New research has revealed that more pension money is being sent across the ditch, from Australia to New Zealand, than to any other country around the world.

The study was carried out by foreign exchange provider WorldFirst and revealed that almost one fifth of all pension-type transfers that were made in Australia last year, made their way across the Tasman Sea.

WorldFirst analysed thousands of its customers pension transfers between 2016 and 2017 and found that 19 per cent chose to send their cash to our closest neighbouring nation in 2017, while 17 per cent of customers chose to move their cash over to the UK to enjoy in retirement.

The figures could be down to Australia’s strong migrant ties with the UK and New Zealand as five per cent of Australia’s population are migrants born in the UK, and 2.5 per cent are New Zealanders. While one in five migrant arrivals to New Zealand, between 2016 and 2017, were from Australia.

WorldFirst Head of Foreign Exchange, Patrick Liddy, said: “New Zealand is extremely attractive for those looking to retire overseas and presents many positives for pensioners: economically, geographically and culturally.

“While Australia and New Zealand’s economies have followed similar positive trajectories over the past 25 years, New Zealand’s lower cost of living and comparatively cheaper properties means every pensioner’s AUD will go that little bit further if they spend it across the ditch.”

Singapore came in as the third most popular destination for Aussies sending their hard-earned cash overseas in retirement, with 15 per cent of pensioners transferring their pensions there in 2017, followed by Thailand, with 13 per cent. The fifth most common destination for pension transfers was the United States of America, at just seven per cent.

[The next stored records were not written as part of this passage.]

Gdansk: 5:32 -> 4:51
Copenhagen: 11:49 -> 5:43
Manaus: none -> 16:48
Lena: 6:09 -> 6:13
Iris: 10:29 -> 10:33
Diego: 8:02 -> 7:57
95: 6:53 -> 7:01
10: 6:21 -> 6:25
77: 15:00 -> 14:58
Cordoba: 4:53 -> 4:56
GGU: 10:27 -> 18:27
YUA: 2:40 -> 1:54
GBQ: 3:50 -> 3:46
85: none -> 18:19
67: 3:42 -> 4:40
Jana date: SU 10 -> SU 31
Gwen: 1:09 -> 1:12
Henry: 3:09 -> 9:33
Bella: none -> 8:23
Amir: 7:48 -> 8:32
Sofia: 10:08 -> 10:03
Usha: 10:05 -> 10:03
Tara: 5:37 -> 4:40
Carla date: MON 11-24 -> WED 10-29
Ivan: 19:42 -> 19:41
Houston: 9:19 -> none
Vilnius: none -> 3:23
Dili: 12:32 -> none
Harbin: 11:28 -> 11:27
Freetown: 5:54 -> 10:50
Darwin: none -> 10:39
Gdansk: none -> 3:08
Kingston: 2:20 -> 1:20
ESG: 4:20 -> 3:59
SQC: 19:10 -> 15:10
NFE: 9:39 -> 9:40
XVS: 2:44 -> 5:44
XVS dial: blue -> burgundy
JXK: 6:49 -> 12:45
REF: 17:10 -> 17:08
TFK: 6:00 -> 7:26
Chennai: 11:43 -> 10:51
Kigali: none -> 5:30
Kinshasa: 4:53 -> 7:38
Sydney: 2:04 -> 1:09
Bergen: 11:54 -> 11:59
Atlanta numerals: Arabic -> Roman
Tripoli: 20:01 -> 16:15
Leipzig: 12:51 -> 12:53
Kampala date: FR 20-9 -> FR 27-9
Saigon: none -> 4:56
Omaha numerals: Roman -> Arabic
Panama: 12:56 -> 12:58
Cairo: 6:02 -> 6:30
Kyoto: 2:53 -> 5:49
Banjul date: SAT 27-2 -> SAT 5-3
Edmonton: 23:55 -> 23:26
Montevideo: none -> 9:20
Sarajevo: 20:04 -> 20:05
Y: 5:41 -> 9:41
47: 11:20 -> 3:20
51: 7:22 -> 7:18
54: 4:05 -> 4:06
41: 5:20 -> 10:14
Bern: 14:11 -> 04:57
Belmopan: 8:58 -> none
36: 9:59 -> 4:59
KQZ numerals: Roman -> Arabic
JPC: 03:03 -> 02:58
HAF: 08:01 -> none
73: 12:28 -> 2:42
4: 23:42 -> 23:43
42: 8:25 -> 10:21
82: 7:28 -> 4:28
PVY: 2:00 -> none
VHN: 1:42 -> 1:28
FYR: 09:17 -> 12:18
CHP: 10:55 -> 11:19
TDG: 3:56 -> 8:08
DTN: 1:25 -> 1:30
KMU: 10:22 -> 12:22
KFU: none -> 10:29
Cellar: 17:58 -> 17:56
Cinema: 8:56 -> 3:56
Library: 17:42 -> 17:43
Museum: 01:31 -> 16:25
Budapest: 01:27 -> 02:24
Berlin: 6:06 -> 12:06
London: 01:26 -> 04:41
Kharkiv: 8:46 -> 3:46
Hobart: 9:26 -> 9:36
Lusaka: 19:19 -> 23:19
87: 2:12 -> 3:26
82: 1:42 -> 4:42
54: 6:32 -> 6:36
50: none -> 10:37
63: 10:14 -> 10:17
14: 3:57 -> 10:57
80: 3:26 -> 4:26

Liddy added: “We’re also seeing an increase in Asian destinations. Although the cost of living in Singapore is high, its strong economy is drawing in more Australian expats. An Aussie pension in Thailand, on the other hand, can go a lot further, and you have the added luxury of stunning beaches and cheap living costs.”

While New Zealand is receiving the most Aussie dollars in pension transfers, the figures are actually down on the previous year as 23 per cent of all Australian international pension-type transfers were made there in 2016. The UK followed a similar pattern, with the number of transfers made there dropping from 21 per cent in 2016, to 17 per cent.

What do you think? Would you be tempted to transfer your pension overseas and retire abroad?